Mr. Sauer specializes in compiling scores from the authentic photoplay music of the period, drawing on the work of neglected composers like Gaston Borch and J. S. Zamecnik; the results are often breathtakingly beautiful and always in the strict service of the film on the screen. (Friday at 6 and 9 p.m., Walter Reade Theater, 165 West 65th Street, Lincoln Center, 212-975-5600, filmlinc.org; $20.) DAVE KEHR

Thursday, April 24, 2008

A new book



There is a new book out about silent film - and what's more, in mentions Louise Brooks (and the Louise Brooks Society). Sounds like a good read to me.

Wednesday, April 23, 2008

Beggars of Life in NYC

Beggars of Life (1928) will be shown at the Film Society at Lincoln Center theater this Friday (that's April 25th). The print to be screened is the newly restored version from the George Eastman House - so don't miss it. More information can be found here.

Golden Silents: The Kid Brother and Beggars of Life
Friday, April 25, 2008 6:00 pm and 9:00 pm

The Mont Alto Motion Picture Orchestra onstage accompanying screenings of two silent film greats: Harold Lloyd at 6pm in The Kid Brother and Louise Brooks at 9pm in Beggars of Life.

The Kid Brother
Ted Wilde, US, 1927; 83m
Harold Lloyd was the most successful comedian of the silent era, more popular than Buster Keaton and in more films than Charlie Chaplin. In his comic masterpiece The Kid Brother, Lloyd plays Harold Hickory, the youngest son in a family of burly mountain lawmen. When Mary Powers (Jobyna Ralston) arrives in town with a medicine show, it sets brother against brother in one of the finest––and funniest––of all the silent comedies.

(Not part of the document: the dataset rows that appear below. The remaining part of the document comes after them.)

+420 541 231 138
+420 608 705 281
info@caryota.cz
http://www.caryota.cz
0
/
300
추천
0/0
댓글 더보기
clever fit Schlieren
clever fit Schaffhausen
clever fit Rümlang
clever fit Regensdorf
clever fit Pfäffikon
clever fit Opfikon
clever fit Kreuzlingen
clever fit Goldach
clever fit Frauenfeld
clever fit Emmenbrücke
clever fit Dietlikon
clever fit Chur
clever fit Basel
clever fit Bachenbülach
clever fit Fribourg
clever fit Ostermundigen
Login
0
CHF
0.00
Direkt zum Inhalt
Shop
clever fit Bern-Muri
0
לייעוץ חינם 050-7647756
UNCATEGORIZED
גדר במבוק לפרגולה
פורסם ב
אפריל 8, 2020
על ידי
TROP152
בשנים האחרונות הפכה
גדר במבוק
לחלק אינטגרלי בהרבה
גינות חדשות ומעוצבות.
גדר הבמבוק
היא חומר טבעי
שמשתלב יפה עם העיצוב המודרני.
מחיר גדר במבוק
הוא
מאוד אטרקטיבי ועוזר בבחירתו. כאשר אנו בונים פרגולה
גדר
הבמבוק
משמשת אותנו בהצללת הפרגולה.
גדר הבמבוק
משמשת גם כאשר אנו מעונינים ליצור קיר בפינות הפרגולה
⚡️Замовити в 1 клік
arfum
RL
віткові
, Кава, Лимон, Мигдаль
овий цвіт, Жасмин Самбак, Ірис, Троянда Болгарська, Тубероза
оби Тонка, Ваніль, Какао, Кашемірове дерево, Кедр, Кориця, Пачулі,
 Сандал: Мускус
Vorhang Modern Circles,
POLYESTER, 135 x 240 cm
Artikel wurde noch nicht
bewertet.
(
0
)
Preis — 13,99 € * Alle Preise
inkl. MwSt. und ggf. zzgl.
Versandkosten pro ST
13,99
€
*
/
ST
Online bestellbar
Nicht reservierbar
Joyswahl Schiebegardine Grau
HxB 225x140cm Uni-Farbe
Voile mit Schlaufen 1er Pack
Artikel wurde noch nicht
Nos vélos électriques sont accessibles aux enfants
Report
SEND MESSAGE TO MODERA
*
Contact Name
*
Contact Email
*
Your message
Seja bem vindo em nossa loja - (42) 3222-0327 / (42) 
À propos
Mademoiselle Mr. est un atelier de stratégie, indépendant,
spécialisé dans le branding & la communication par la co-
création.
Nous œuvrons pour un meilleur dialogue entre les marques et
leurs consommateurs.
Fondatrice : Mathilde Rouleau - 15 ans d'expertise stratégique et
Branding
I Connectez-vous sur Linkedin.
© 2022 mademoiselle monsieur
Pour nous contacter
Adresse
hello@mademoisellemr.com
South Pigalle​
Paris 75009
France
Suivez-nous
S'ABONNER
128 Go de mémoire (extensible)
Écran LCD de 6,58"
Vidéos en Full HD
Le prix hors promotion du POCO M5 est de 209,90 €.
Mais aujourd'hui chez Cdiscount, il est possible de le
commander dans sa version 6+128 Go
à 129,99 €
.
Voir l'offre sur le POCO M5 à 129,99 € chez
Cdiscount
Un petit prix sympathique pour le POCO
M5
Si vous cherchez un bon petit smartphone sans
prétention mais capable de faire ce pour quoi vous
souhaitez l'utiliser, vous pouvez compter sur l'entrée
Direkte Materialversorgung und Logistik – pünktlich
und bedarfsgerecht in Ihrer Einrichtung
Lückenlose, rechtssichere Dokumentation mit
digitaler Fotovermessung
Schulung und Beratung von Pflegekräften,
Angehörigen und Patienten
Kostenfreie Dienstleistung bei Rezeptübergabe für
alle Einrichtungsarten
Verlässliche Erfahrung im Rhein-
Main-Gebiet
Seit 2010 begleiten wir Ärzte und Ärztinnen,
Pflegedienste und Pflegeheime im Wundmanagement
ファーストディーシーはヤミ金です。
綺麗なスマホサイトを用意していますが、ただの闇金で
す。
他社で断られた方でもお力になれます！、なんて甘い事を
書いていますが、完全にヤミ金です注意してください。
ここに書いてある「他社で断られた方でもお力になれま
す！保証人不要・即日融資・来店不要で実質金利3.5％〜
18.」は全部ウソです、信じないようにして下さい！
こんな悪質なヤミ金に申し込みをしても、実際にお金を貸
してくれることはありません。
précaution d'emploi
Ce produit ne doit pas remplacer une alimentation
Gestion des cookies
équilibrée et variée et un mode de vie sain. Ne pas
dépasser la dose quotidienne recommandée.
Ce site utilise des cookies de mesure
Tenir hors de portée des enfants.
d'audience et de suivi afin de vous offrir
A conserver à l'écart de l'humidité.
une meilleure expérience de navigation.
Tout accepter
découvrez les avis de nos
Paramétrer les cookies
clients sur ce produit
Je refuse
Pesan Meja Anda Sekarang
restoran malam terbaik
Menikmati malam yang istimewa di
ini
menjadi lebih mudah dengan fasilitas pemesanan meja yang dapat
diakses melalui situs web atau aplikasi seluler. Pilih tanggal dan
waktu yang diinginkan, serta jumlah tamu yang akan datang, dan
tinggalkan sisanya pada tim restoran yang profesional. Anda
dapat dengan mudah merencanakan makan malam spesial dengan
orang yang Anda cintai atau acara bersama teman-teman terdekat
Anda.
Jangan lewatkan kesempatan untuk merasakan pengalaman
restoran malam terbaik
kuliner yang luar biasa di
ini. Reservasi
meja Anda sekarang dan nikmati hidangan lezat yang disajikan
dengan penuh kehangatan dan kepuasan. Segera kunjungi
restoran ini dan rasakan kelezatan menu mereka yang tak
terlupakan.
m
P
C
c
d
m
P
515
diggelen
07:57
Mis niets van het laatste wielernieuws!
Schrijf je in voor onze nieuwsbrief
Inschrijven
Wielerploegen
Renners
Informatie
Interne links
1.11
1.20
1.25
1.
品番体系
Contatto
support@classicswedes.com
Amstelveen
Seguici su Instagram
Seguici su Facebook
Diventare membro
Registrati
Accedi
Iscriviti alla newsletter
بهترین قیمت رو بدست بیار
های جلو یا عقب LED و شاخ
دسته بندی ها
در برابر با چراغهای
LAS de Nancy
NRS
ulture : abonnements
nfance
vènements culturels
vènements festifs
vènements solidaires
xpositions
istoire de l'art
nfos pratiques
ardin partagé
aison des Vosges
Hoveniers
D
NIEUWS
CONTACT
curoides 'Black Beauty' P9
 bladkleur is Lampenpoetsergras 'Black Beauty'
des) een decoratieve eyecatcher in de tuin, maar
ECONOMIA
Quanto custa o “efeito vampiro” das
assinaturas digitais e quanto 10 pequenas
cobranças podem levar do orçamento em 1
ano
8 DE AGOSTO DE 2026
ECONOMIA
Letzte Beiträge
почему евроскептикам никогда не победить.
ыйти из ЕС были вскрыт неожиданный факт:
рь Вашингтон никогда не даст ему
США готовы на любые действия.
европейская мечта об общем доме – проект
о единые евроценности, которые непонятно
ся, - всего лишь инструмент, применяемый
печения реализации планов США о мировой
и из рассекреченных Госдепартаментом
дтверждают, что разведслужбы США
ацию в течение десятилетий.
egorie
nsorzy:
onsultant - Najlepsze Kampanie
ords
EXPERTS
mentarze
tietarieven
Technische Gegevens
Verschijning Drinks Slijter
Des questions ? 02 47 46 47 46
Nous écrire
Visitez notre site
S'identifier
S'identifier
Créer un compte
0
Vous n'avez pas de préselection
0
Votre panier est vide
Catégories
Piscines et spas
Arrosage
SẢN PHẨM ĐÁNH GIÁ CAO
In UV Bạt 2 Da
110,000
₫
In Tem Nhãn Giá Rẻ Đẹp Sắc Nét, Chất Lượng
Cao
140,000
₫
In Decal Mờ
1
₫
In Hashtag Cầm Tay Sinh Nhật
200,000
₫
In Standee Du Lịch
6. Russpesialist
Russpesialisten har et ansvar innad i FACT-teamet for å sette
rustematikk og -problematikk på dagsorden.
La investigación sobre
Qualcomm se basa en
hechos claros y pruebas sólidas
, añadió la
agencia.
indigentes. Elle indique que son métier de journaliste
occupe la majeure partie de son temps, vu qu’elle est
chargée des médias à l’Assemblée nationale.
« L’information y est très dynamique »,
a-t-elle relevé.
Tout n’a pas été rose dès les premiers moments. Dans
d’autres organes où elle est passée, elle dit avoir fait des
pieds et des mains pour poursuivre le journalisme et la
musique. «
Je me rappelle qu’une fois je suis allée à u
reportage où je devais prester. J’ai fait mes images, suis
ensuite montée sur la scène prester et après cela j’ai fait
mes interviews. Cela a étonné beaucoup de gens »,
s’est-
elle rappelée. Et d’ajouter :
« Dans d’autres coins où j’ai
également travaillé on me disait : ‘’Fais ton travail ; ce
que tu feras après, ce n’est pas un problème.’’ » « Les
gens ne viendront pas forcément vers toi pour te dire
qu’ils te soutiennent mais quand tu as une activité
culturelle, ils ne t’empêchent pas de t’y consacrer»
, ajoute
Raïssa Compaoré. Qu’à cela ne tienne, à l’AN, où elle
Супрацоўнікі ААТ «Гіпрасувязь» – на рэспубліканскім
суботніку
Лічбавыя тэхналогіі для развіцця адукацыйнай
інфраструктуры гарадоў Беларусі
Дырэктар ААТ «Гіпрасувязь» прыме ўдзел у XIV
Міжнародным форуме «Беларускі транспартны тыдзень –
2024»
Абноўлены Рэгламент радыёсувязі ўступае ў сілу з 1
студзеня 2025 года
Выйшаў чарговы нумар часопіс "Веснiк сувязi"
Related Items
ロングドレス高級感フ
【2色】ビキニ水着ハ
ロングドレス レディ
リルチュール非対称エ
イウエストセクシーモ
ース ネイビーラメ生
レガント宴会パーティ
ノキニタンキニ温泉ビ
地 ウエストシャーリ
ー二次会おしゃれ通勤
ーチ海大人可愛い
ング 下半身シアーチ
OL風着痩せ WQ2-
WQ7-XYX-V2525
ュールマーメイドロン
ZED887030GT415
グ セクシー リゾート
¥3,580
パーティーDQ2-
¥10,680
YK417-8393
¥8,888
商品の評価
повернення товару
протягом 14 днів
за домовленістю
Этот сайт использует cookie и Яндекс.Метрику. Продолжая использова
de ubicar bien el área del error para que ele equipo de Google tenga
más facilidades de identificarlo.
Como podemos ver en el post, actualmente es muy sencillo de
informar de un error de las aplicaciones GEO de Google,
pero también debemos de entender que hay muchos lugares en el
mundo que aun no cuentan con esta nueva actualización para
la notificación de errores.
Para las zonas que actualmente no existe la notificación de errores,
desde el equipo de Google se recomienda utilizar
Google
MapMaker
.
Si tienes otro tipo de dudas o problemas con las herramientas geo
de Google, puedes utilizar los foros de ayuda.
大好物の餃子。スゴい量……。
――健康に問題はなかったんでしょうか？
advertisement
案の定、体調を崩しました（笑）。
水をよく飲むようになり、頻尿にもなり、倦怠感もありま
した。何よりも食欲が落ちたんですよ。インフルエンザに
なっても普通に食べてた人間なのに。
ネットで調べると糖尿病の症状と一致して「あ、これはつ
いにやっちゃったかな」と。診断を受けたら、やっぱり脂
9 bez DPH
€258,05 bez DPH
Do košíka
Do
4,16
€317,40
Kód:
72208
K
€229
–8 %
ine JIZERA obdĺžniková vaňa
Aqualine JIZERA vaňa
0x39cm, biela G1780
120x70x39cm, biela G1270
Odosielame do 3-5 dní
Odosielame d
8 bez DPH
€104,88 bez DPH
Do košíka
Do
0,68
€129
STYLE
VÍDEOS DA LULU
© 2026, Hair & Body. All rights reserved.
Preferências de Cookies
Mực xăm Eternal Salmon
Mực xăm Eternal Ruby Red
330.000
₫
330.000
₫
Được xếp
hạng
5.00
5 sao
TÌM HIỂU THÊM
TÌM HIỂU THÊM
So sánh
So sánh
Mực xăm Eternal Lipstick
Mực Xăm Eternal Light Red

Guaranteed fun for the whole family. Fri Apr 25: 6 

Beggars of Life
William A. Wellman, US, 1928; 82m
Louise Brooks plays an abused orphan on the run from the police. She dresses as a man, befriends hobo Richard Arlen, hops a freight train and hides in a hobo camp run by Wallace Beery. But which man is helping her escape to Canada, and which is after the $1000 reward? Beggars of Life is a well-crafted thriller with a straightforward look at 1920s hobo life. Special thanks to The Film Foundation for their funding of the George Eastman House restoration of this film. Fri Apr 25: 9


The Mont Alto Motion Picture Orchestra creates film scores in the same way it was done in the silent film era, selecting music for each scene from their large library of historic “photoplay music.” With five-piece orchestration typical of smaller movie houses of the day, Mont Alto has scored over 50 films since 1994, performing at historic theaters and film festivals around the country.

The year-round Golden Silents series is made possible through the generosity of the Ira M. Resnick Foundation. Golden Silents is programmed by Sayre Maxfield.